ISLAMABAD: Pakistan’s solar energy imports have reached a cumulative capacity of 32,000 megawatts, according to an official document shared with the media. The country has so far imported approximately 2.25 billion solar panels.
Of the total capacity, 6,271 megawatts have been integrated into the national grid through net metering, a billing system that enables consumers to offset their electricity use with energy produced from solar panels. An additional 6,506 megawatts of solar capacity has been installed without net metering, the document notes.
Furthermore, the country currently has 5,521 megawatts of off-grid solar installations, while maintaining a solar inventory capable of generating an estimated 13,000 megawatts.
Industry insiders have expressed concern over the impact of duty-free solar imports on domestic manufacturers. “Imported panels are being dumped in the local market, hurting local production,” sources said.
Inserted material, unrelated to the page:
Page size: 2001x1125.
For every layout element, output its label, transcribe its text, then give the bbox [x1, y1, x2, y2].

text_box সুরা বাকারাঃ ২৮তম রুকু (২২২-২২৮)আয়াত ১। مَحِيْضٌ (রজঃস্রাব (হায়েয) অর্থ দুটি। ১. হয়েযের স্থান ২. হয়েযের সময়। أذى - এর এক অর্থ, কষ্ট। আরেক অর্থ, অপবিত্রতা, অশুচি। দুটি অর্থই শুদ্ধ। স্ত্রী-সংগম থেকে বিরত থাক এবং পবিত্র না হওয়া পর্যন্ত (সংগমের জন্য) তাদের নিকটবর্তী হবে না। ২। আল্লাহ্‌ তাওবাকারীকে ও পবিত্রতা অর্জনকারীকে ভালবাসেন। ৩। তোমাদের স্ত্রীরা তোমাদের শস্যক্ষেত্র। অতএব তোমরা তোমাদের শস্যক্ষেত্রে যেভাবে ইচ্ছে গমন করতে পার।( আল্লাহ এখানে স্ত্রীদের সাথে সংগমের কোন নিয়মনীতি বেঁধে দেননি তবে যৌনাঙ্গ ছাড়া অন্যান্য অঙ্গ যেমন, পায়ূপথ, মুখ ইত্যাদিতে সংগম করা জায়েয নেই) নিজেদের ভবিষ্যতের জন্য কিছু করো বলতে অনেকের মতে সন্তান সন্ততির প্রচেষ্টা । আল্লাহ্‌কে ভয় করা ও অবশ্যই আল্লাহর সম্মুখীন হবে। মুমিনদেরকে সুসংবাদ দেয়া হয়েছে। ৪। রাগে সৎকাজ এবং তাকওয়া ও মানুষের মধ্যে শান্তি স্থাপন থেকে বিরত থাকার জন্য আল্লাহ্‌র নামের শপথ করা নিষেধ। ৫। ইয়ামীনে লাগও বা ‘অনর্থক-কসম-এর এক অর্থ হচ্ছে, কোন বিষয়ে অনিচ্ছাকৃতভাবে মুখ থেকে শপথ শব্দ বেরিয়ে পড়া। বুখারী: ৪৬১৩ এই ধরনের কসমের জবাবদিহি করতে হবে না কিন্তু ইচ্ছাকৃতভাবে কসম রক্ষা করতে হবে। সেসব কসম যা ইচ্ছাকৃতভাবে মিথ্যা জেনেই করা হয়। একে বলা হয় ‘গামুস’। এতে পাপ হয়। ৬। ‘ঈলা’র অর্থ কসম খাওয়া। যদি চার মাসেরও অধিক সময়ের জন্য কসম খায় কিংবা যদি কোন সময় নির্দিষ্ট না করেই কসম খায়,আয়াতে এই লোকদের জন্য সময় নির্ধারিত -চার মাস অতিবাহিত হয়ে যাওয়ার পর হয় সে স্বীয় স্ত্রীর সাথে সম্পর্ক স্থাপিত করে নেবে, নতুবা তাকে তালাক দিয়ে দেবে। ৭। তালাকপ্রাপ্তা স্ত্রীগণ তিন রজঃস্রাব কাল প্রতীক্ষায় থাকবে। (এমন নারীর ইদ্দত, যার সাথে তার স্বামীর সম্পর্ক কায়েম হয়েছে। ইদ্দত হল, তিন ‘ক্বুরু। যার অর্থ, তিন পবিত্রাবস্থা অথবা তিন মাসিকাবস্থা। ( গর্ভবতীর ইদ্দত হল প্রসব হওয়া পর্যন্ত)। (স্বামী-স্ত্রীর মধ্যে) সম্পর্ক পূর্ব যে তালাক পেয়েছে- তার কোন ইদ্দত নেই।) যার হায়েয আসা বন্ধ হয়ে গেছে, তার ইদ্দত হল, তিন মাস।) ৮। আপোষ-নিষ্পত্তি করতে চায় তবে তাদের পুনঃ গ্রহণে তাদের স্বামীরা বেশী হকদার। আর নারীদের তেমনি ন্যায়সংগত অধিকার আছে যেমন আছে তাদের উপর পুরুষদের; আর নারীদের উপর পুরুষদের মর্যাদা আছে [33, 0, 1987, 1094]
To address this imbalance, the government has proposed an 18% general sales tax (GST) on imported solar panels in the new budget, aiming to promote local manufacturing. Notably, locally manufactured solar panels are already subject to the same 18% GST.
However, the National Assembly’s Standing Committee on Finance rejected the proposal on Tuesday. During the session, chaired by Naveed Qamar, Federal Board of Revenue (FBR) Chairman clarified that the tax applies only to imported parts used to assemble panels locally, not to fully assembled imported solar panels.
Committee member Mirza Iftikhar opposed the tax, arguing that renewable energy should remain exempt and warning that locally made panels are not only more expensive but also inferior in quality.
Despite opposition, MQM’s Javed Hanif submitted a note of dissent, supporting the proposed tax and warning that Pakistan is becoming a dumping ground for cheap imported solar products.